In the field of unsupervised learning several information-theoretic objective functions (OFs) have been proposed to evaluate the quality of sensory codes. Most OFs focus on properties of the code components -- we refer to them as code component-oriented OFs, or COCOFs. Some COCOFs explicitly favor near-factorial, minimally redundant codes of the input data [2,18,23,7,24] while others favor local codes [22,3,16]. Recently there has also been much work on COCOFs encouraging biologically plausible sparse distributed codes [20,10,25,9,6,8,12,17].
While COCOFs express desirable properties of the code itself they neglect the costs of constructing the code from the data. E.g., coding input data without redundancy may be very expensive in terms of information required to describe the code-generating network, which may need many finely tuned free parameters. We believe that one of sensory coding's objectives should be to reduce the cost of code generation through data transformations, and postulate that an important scarce resource is the bits required to describe the mappings that generate and process the codes.

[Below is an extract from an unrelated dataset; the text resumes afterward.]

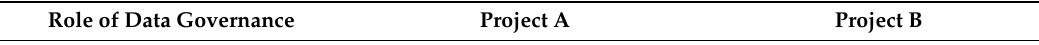
Table 4. Comparison of the cases with regards to the role of data governance in data science as a medium of human agency.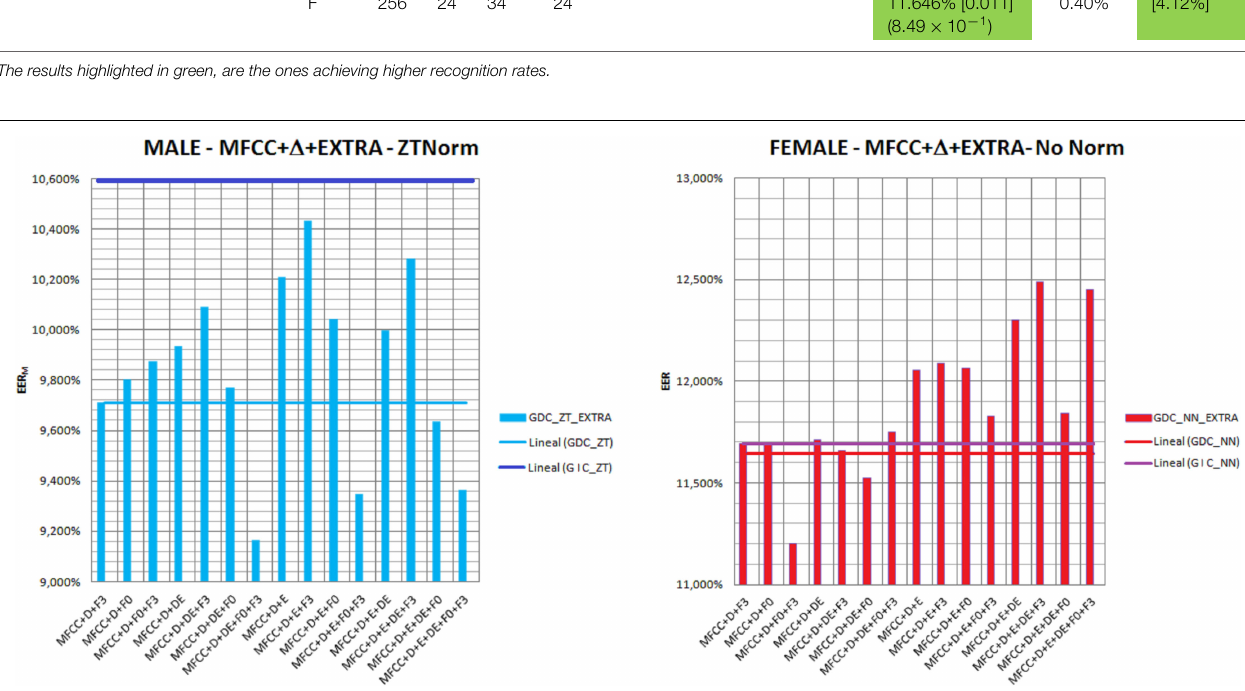
FIGURE 9 | EER achieved for male and female speakers, when ZTNorm in the case of male (left) and NoNorm in the case of female (right) speakers are applied, in a gender-dependent setup which incorporates different combinations of extra parameters .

Hence we shift the point of view and focus on the information-theoretic costs of code generation. We use a novel approach to unsupervised learning called ``low-complexity coding and decoding'' (LOCOCODE [15]). Without assuming particular goals such as data compression, subsequent classification, etc., but in the spirit of research on minimum description length (MDL), LOCOCODE generates so-called lococodes that (1) convey information about the input data, (2) can be computed from the data by a low-complexity mapping (LCM), and (3) can be decoded by an LCM. We will see that by minimizing coding/decoding costs LOCOCODE can yield efficient, robust, noise-tolerant mappings for processing inputs and codes.
Lococodes through regularizers. To implement LOCOCODE we apply regularization to an autoassociator (AA) whose hidden layer activations represent the code. The hidden layer is forced to code information about the input data by minimizing training error; the regularizer reduces coding/decoding costs. Our regularizer of choice will be Flat Minimum Search (FMS) [14].